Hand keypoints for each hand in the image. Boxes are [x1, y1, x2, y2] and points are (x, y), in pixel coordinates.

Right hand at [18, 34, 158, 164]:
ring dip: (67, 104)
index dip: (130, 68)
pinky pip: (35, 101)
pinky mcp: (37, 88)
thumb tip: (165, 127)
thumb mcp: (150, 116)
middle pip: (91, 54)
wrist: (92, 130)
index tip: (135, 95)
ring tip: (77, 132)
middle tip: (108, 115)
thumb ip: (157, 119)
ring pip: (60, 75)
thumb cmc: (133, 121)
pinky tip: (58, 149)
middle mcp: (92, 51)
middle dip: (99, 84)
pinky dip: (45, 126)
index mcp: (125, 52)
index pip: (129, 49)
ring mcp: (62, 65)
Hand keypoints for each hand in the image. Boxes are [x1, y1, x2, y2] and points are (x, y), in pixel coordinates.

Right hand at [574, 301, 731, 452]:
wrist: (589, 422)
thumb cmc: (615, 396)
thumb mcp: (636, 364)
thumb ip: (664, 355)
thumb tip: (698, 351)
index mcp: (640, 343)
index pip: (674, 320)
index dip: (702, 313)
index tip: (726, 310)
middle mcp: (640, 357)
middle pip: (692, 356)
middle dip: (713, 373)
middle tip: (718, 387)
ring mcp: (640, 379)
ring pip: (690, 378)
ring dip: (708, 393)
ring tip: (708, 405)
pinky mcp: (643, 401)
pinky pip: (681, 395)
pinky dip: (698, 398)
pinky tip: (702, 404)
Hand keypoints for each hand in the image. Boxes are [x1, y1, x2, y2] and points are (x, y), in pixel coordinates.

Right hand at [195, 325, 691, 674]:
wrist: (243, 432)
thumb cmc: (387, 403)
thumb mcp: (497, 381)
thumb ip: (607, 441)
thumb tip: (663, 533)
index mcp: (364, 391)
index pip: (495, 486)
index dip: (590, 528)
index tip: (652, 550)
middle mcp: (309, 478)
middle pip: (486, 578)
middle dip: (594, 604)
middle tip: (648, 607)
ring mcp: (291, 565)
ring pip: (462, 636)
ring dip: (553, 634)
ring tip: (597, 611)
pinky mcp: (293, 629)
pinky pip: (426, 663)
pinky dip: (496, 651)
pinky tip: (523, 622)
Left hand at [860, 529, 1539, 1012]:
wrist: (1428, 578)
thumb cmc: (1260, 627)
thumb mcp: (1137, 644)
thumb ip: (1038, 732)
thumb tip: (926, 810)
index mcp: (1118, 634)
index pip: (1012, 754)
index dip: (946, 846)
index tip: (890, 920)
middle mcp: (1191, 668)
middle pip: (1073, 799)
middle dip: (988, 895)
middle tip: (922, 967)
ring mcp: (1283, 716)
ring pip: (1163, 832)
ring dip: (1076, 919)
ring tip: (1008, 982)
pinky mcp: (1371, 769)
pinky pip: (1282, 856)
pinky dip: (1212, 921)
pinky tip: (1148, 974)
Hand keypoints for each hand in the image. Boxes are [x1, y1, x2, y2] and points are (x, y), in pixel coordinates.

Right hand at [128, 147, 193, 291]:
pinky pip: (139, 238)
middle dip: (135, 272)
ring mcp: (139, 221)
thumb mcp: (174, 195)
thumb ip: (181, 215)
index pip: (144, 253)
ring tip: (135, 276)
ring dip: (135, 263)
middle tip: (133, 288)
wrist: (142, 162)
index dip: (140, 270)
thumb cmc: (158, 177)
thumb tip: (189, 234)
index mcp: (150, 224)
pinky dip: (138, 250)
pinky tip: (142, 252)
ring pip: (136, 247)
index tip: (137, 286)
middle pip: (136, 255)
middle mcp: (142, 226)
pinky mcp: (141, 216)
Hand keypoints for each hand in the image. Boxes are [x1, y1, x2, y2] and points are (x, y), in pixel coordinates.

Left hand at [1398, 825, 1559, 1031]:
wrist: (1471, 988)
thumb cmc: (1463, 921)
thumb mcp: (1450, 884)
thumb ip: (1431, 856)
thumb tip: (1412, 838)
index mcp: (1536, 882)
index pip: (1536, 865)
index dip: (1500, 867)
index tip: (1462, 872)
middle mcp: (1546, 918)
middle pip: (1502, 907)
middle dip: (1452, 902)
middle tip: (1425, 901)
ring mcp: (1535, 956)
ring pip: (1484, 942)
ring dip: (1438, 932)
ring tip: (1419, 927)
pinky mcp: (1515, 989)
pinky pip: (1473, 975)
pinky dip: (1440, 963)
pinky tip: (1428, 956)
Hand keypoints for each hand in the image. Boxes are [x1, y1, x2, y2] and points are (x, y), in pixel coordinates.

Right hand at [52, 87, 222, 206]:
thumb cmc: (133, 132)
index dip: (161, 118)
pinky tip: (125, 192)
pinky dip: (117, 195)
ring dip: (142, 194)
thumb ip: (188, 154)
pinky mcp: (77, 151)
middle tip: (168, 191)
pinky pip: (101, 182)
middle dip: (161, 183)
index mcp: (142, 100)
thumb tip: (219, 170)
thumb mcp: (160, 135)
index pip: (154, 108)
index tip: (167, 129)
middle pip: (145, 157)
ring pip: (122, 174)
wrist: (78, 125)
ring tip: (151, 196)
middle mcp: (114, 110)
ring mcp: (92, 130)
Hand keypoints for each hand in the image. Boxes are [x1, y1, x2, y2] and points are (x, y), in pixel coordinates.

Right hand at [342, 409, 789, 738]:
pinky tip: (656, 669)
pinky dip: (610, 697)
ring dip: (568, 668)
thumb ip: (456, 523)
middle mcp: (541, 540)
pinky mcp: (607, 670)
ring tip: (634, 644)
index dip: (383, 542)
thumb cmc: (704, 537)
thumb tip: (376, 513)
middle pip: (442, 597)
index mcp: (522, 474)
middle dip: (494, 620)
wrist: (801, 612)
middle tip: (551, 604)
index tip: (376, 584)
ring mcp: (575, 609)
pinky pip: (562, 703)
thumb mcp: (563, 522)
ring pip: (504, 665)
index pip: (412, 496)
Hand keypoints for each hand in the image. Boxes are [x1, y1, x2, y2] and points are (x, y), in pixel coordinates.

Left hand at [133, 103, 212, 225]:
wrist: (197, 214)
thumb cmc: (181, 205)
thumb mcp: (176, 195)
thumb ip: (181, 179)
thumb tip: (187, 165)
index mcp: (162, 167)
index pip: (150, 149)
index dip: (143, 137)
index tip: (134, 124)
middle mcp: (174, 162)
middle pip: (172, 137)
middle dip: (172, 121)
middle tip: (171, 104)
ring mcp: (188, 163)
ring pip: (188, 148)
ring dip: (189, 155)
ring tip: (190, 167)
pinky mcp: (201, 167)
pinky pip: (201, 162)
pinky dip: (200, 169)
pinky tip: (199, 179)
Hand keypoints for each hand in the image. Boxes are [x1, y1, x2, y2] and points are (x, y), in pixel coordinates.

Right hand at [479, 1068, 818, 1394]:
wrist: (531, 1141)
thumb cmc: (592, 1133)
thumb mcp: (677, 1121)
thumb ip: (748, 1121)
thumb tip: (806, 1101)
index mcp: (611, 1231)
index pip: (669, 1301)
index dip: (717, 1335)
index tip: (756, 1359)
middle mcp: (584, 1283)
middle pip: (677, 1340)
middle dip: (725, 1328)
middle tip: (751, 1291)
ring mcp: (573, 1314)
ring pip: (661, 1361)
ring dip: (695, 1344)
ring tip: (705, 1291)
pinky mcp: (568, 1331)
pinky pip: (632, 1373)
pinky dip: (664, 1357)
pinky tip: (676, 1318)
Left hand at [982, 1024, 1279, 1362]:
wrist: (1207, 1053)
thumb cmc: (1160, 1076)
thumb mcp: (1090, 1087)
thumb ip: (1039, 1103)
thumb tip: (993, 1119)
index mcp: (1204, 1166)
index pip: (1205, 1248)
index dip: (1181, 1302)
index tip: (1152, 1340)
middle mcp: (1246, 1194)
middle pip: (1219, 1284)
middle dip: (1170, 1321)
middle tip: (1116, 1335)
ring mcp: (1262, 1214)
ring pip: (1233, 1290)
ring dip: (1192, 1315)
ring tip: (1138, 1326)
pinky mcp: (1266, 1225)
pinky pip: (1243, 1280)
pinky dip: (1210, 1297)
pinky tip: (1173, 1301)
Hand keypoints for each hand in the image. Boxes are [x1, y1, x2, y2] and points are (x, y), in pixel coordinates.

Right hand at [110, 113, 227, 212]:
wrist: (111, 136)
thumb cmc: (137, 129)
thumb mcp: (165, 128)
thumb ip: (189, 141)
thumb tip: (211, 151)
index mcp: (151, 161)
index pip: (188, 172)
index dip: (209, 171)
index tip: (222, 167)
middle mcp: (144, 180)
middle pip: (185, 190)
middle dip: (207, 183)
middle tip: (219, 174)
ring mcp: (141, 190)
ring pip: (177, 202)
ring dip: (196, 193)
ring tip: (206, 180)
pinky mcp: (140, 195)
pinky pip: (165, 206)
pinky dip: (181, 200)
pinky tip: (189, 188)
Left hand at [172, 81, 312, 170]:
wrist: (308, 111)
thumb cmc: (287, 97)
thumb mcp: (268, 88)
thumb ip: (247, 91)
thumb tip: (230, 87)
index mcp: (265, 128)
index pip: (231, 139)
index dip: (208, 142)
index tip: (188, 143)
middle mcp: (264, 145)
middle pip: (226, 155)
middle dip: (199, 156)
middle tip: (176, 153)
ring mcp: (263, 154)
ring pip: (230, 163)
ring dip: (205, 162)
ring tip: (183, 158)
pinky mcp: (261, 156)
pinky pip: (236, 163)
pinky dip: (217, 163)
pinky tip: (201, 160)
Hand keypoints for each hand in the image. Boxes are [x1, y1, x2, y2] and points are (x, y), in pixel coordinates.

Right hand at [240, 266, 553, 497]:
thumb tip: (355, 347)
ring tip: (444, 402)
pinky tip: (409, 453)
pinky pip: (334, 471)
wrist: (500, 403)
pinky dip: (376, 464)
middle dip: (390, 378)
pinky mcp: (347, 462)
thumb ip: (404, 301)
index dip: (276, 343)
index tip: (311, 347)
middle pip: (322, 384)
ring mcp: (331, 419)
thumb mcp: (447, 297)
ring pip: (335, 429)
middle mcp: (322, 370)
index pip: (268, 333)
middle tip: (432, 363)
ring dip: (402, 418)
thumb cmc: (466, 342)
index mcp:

____________

[How to complete this task] Go to the line in the material above that contains "ring mcp: (139, 221)" and copy exactly from there through the line that contains "pinky mcp: (141, 216)", stopping after it.

[Solved problem]
ring mcp: (139, 221)
thumb mcp: (174, 195)
thumb ip: (181, 215)
index pip: (144, 253)
ring tip: (135, 276)
ring dip: (135, 263)
middle tip: (133, 288)
wrist: (142, 162)
index dip: (140, 270)
thumb cmc: (158, 177)
thumb tip: (189, 234)
index mcp: (150, 224)
pinky dip: (138, 250)
pinky tip: (142, 252)
ring pip: (136, 247)
index tip: (137, 286)
middle pip: (136, 255)
middle mcp: (142, 226)
pinky mcp: (141, 216)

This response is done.